* _Task details_: Using the records below, repeat exactly the lines from the one holding "of PoTP. | |" through the one holding "the clinician, this", both ends included, and no others.

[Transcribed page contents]
[Start of Attachment]

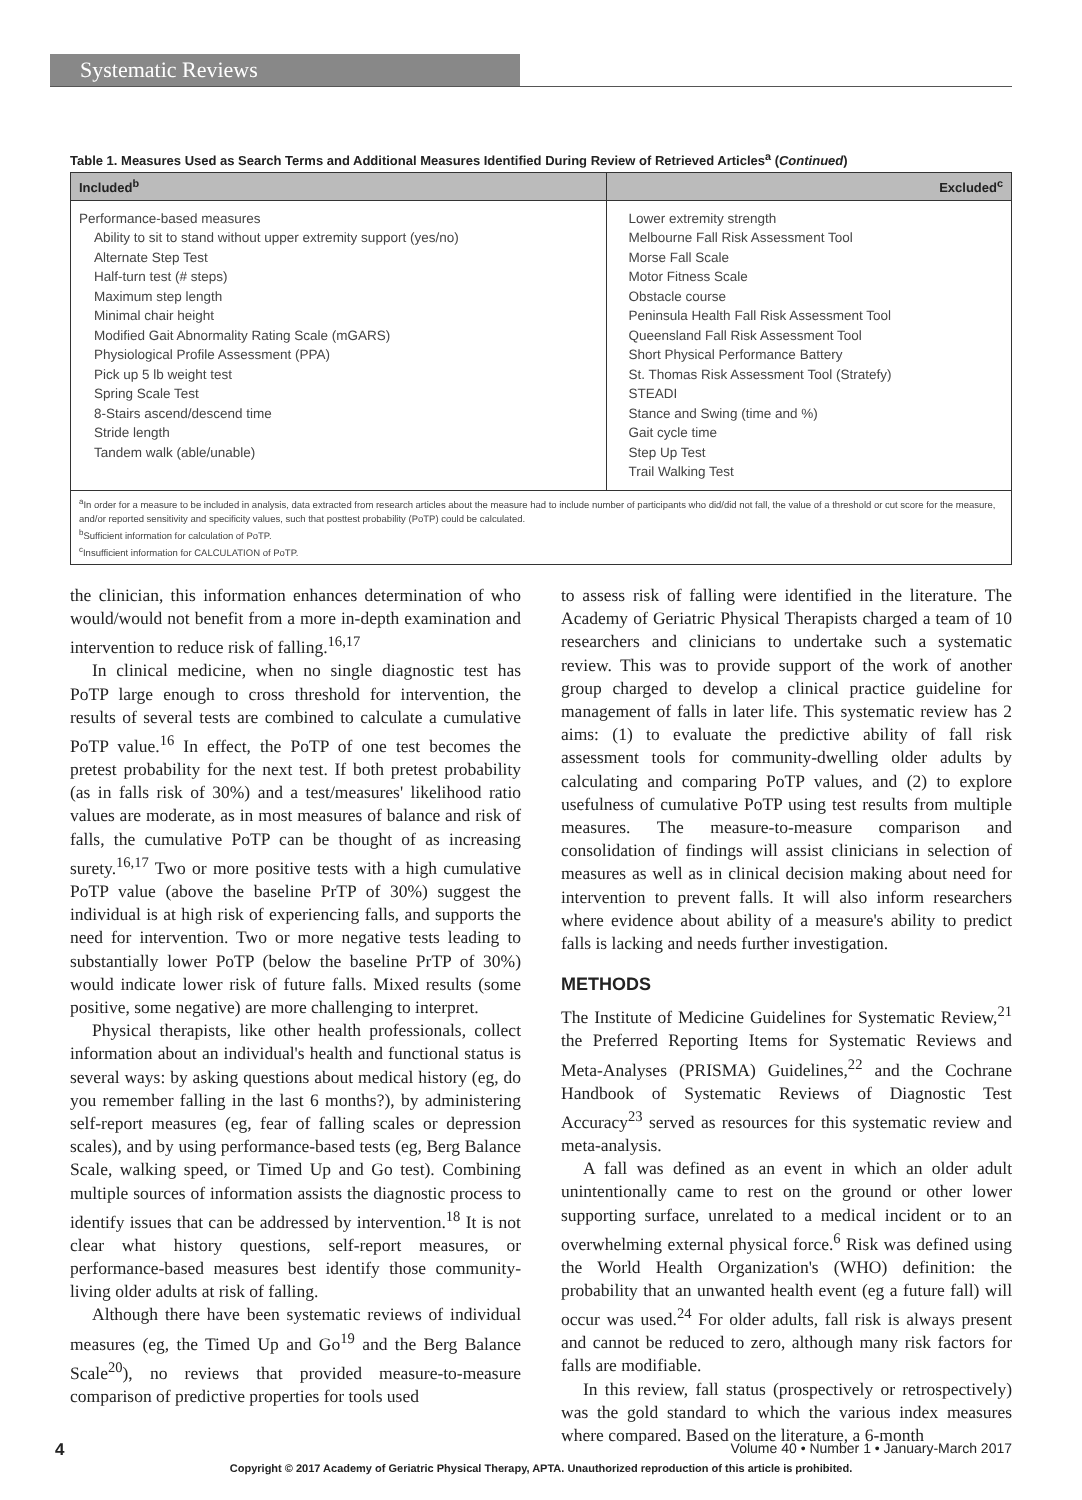Systematic Reviews
Table 1. Measures Used as Search Terms and Additional Measures Identified During Review of Retrieved Articles<sup>a</sup> (Continued)
| Included<sup>b</sup> | Excluded<sup>c</sup> |
| --- | --- |
| Performance-based measures Ability to sit to stand without upper extremity support (yes/no) Alternate Step Test Half-turn test (# steps) Maximum step length Minimal chair height Modified Gait Abnormality Rating Scale (mGARS) Physiological Profile Assessment (PPA) Pick up 5 lb weight test Spring Scale Test 8-Stairs ascend/descend time Stride length Tandem walk (able/unable) | Lower extremity strength Melbourne Fall Risk Assessment Tool Morse Fall Scale Motor Fitness Scale Obstacle course Peninsula Health Fall Risk Assessment Tool Queensland Fall Risk Assessment Tool Short Physical Performance Battery St. Thomas Risk Assessment Tool (Stratefy) STEADI Stance and Swing (time and %) Gait cycle time Step Up Test Trail Walking Test |
| <sup>a</sup> In order for a measure to be included in analysis, data extracted from research articles about the measure had to include number of participants who did/did not fall, the value of a threshold or cut score for the measure, and/or reported sensitivity and specificity values, such that posttest probability (PoTP) could be calculated. <sup>b</sup> Sufficient information for calculation of PoTP. <sup>c</sup> Insufficient information for CALCULATION of PoTP. | |
the clinician, this information enhances determination of who would/would not benefit from a more in-depth examination and intervention to reduce risk of falling.<sup>16,17</sup>
In clinical medicine, when no single diagnostic test has PoTP large enough to cross threshold for intervention, the results of several tests are combined to calculate a cumulative PoTP value.<sup>16</sup> In effect, the PoTP of one test becomes the pretest probability for the next test. If both pretest probability (as in falls risk of 30%) and a test/measures' likelihood ratio values are moderate, as in most measures of balance and risk of falls, the cumulative PoTP can be thought of as increasing surety.<sup>16,17</sup> Two or more positive tests with a high cumulative PoTP value (above the baseline PrTP of 30%) suggest the individual is at high risk of experiencing falls, and supports the need for intervention. Two or more negative tests leading to substantially lower PoTP (below the baseline PrTP of 30%) would indicate lower risk of future falls. Mixed results (some positive, some negative) are more challenging to interpret.
Physical therapists, like other health professionals, collect information about an individual's health and functional status is several ways: by asking questions about medical history (eg, do you remember falling in the last 6 months?), by administering self-report measures (eg, fear of falling scales or depression scales), and by using performance-based tests (eg, Berg Balance Scale, walking speed, or Timed Up and Go test). Combining multiple sources of information assists the diagnostic process to identify issues that can be addressed by intervention.<sup>18</sup> It is not clear what history questions, self-report measures, or performance-based measures best identify those community-living older adults at risk of falling.
Although there have been systematic reviews of individual measures (eg, the Timed Up and Go<sup>19</sup> and the Berg Balance Scale<sup>20</sup>), no reviews that provided measure-to-measure comparison of predictive properties for tools used
to assess risk of falling were identified in the literature. The Academy of Geriatric Physical Therapists charged a team of 10 researchers and clinicians to undertake such a systematic review. This was to provide support of the work of another group charged to develop a clinical practice guideline for management of falls in later life. This systematic review has 2 aims: (1) to evaluate the predictive ability of fall risk assessment tools for community-dwelling older adults by calculating and comparing PoTP values, and (2) to explore usefulness of cumulative PoTP using test results from multiple measures. The measure-to-measure comparison and consolidation of findings will assist clinicians in selection of measures as well as in clinical decision making about need for intervention to prevent falls. It will also inform researchers where evidence about ability of a measure's ability to predict falls is lacking and needs further investigation.
METHODS
The Institute of Medicine Guidelines for Systematic Review,<sup>21</sup> the Preferred Reporting Items for Systematic Reviews and Meta-Analyses (PRISMA) Guidelines,<sup>22</sup> and the Cochrane Handbook of Systematic Reviews of Diagnostic Test Accuracy<sup>23</sup> served as resources for this systematic review and meta-analysis.
A fall was defined as an event in which an older adult unintentionally came to rest on the ground or other lower supporting surface, unrelated to a medical incident or to an overwhelming external physical force.<sup>6</sup> Risk was defined using the World Health Organization's (WHO) definition: the probability that an unwanted health event (eg a future fall) will occur was used.<sup>24</sup> For older adults, fall risk is always present and cannot be reduced to zero, although many risk factors for falls are modifiable.
In this review, fall status (prospectively or retrospectively) was the gold standard to which the various index measures where compared. Based on the literature, a 6-month
4 Volume 40 • Number 1 • January-March 2017
Copyright © 2017 Academy of Geriatric Physical Therapy, APTA. Unauthorized reproduction of this article is prohibited.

[End of Attachment]

* _Your response_:
| <sup>a</sup> In order for a measure to be included in analysis, data extracted from research articles about the measure had to include number of participants who did/did not fall, the value of a threshold or cut score for the measure, and/or reported sensitivity and specificity values, such that posttest probability (PoTP) could be calculated. <sup>b</sup> Sufficient information for calculation of PoTP. <sup>c</sup> Insufficient information for CALCULATION of PoTP. | |
the clinician, this information enhances determination of who would/would not benefit from a more in-depth examination and intervention to reduce risk of falling.<sup>16,17</sup>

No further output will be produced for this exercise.